**Exercise data**
+++
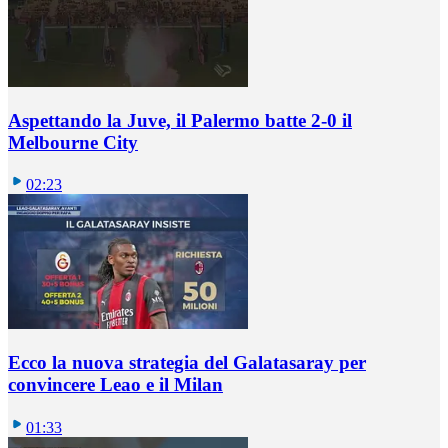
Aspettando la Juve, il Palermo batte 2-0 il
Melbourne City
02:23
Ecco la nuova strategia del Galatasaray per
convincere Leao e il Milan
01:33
+++
**Exercise requirements**
Pull out every line in the entries above that contains the string "Ecco".

**Response to this exercise**
Ecco la nuova strategia del Galatasaray per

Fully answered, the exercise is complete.